What happened

Coronavirus-test manufacturers Becton, Dickinson (BDX -0.10%)Co-Diagnostics (CODX 2.65%), and Fluidigm (FLDM 11.11%) saw their shares move by double-digit percentages in August, according to data provided by S&P Global Market Intelligence.

Although the companies were affected by the same trends, their performances for the month were incredibly different. Shares of Becton, Dickinson (usually referred to as B-D) fell 13.7%. Co-Diagnostics' stock, though, plunged a jaw-dropping 54.6% for the month. Meanwhile, Fluidigm's shares actually rose in August, by a healthy 11.5% -- but at one point were up by more than 50% before falling sharply.

Woman wearing white coat and safety glasses in a lab holding a pipette.

Image source: Getty Images.

So what

B-D's stock first ran into problems on Aug. 6, when the medical-device maker reported Q3 2020 earnings that disappointed the market. B-D's bread and butter is selling general medical supplies, from simple disposable items like syringes and tubes all the way up to complex diagnostic machines like the handheld Veritor testing system. 

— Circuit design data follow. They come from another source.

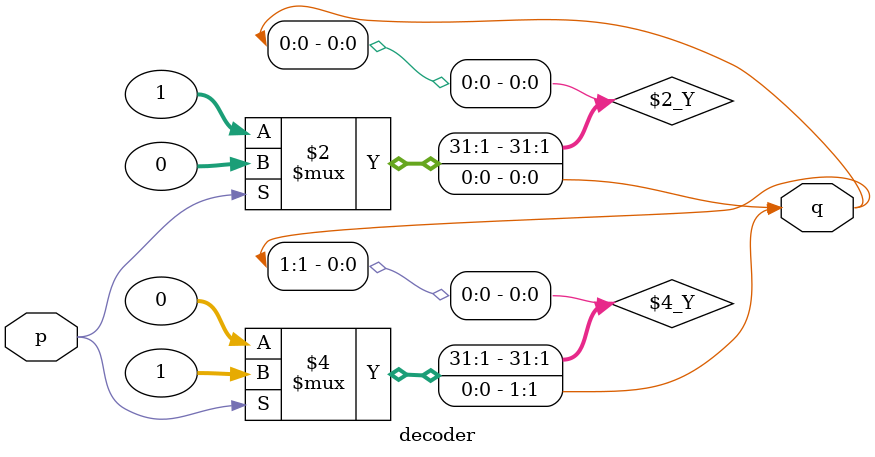
<source format=sv>
/* 
 * This file is part of the Processor Architecture (PA) course project
 * Copyright (c) 2018 Fabio Banchelli.
 * 
 * This program is free software: you can redistribute it and/or modify  
 * it under the terms of the GNU General Public License as published by  
 * the Free Software Foundation, version 3.
 *
 * This program is distributed in the hope that it will be useful, but 
 * WITHOUT ANY WARRANTY; without even the implied warranty of 
 * MERCHANTABILITY or FITNESS FOR A PARTICULAR PURPOSE. See the GNU 
 * General Public License for more details.
 *
 * You should have received a copy of the GNU General Public License 
 * along with this program. If not, see <http://www.gnu.org/licenses/>.
*/

module decoder(p, q);
parameter OUTPUTS = 2;
parameter SEL_BITS = $clog2(OUTPUTS); 

input wire [SEL_BITS-1:0] p;
output wire [OUTPUTS-1:0] q;

genvar i;        
generate
  for (i = 0; i < OUTPUTS ; i++) begin
    assign q[i] = (i == p)? 1 : 0;
  end
endgenerate

endmodule

</source>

The company's Q3 earnings exceeded estimates, due largely to coronavirus-related demand for the company's COVID-19 rapid-response Veritor test, as well as sales of syringes and needles for potential vaccination campaigns. However, revenue lagged expectations, since many elective surgeries that require B-D's supplies were canceled during Q3. The company issued disappointing guidance for fiscal 2020, calling for a 14% to 16% decline in year-over-year earnings. Not only did B-D's stock drop about 8% on the news, but several other device makers' shares, including Fluidigm and Co-Diagnostics, fell between 5% and 9%. 

A few days later, on Aug. 13, Co-Diagnostics posted an earnings miss of its own, causing its stock to tumble.

Then, on Aug. 25, Fluidigm announced news that sent its shares soaring (and should have easily caused it to outperform for the month): Its saliva-based coronavirus test was granted emergency use authorization (EUA) by the U.S. Food and Drug Administration (FDA). Because it uses a saliva collection as opposed to a nasal swab, Fluidigm's test -- which is run on the Fluidigm Biomark platform -- boasts high throughput of up to 6,000 test samples per day, per machine. 

But the very next day, it all came crashing down, as heavyweight Abbott Laboratories (ABT -0.02%) announced that its own coronavirus test had been granted EUA by the FDA. Unlike Co-Diagnostics' test, which takes about two hours to generate a result, Abbott's is rapid-response, meaning it can generate results in about 15 minutes. Unlike B-D's and Fluidigm's tests, it is self-contained, so it doesn't require a Veritor, Biomark, or any other testing system to be used. And it's cheap: about $5 per test. Shares of B-D, Fluidigm, Co-Diagnostics, and pretty much every other coronavirus-test maker sank on the news. 

Now what

Co-Diagnostics points out (rightly) that its polymerase chain reaction (PCR) test is considered the gold standard for reliability in COVID-19 testing. There will still be demand for such tests to check against rapid-response test results for potential false positives. Fluidigm, for its part, points out that its saliva test is easier to administer than nasal swab tests, like Abbott's, and is more comfortable for the patient.

B-D hasn't tried to put a positive spin on the news, but it says it should be able to produce 2 million of its own 15-minute tests per week by the end of September, and it's unlikely that Abbott will be able to meet demand for rapid-response testing by itself, meaning B-D is sure to remain a part of the testing landscape. 

All three companies have healthcare businesses beyond COVID-19 tests: B-D has its massive general medical supply business; Fluidigm is invested in mass cytometry, genomics, and immune profiling; and Co-Diagnostics has developed tests for genetic traits in crops and mosquito-borne illnesses. But it was the need for coronavirus tests driving the big gains the companies' stocks experienced earlier this year.

Investors interested in these companies should evaluate their long-term prospects beyond their coronavirus tests before jumping in.